Discussion and conclusions

Our case illustrates multiple critical neurological complications simultaneously developed in a patient with non-severe COVID-19 and successful recovery with a multifaceted therapeutic approach. The commonality in the development of the neurological complications observed in our patient can be characterized as dysregulated immune response, which led to thromboinflammation and neuroinflammation [8]. This alteration of immune homeostasis and subsequent pro-inflammatory conditions occurring in COVID-19 were previously thought to be positively correlated with the severity of the infection. However, our case distinctively shows multiple critical neurological manifestations precipitated by non-severe and even resolving state of pulmonary COVID-19.

The CSF IL-6 level was temporally correlated with the clinical severity of the status epilepticus in our patient, and the immunotherapies improved the patient’s condition, suggesting a causal relationship. This association with IL-6 and status epilepticus in our patient also raises the possibility of new-onset refractory status epilepticus (NORSE) diagnosis [9, 10]. However, we postulate that this specific case did not fall under the typical diagnosis of NORSE because of the course of the status epilepticus, which was characterized by rapid cessation without the use of IV anesthetic therapy and focal semiology or electrographic seizures without coma. The serological association between the disease severity of COVID-19 and serum IL-6 level as a key cytokine has been widely studied [11]. What is noteworthy about this particular case is that the dysregulated host response to SARS-CoV-2, represented by elevated CSF IL-6 and clinical manifestations, was confined to the extrapulmonary system, especially to the central nervous system (CNS). Although serum IL-6 level was not measured at the time of the most severe seizures, we speculate that the IL-6-mediated inflammatory response provoked by COVID-19 infection was limited to the CNS, considering the only mildly elevated initial serum IL-6 level while the pulmonary involvement was evident, and constantly normal-ranged other inflammatory markers, such as CRP.
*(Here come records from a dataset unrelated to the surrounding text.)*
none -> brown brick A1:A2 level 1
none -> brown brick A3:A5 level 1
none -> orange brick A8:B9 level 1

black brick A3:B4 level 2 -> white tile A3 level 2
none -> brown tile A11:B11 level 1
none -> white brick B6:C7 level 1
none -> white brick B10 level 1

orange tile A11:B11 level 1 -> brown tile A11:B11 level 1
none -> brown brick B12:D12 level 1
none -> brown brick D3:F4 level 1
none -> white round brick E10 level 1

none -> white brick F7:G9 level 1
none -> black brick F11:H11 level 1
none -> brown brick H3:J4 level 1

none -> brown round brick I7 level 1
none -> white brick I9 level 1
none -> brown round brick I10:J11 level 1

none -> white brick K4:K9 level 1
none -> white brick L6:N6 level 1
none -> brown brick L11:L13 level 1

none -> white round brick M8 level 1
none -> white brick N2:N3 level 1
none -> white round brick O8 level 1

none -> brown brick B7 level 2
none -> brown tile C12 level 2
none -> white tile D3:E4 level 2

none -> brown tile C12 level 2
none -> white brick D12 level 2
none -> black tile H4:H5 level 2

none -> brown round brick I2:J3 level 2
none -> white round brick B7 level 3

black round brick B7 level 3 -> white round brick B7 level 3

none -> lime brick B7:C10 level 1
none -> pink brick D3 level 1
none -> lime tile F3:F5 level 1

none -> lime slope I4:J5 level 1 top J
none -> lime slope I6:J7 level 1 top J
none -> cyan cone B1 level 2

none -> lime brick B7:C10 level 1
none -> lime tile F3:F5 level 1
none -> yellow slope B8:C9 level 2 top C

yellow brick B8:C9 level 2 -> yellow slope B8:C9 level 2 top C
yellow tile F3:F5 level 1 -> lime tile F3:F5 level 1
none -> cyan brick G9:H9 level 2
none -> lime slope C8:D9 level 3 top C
Although we cannot confirm the exact immune mechanism by which the neuroinvasion occurred in this patient, the clear implication of our case is that multiple critical neurological complications by the immune response can occur in non-severe COVID-19. Also, a multidimensional therapeutic approach, especially with immunotherapy despite COVID-19, successfully reversed the neurological complications of COVID-19.

In conclusion, our case exemplifies a variety of severe neurological syndrome occurring in a non-severe COVID-19 patient and signifies an immunological aspect of neurovirulence in COVID-19. Our case thereby suggests that active neurological evaluation and multifaceted treatment can be helpful in COVID-19 patients, despite mild pulmonary manifestation.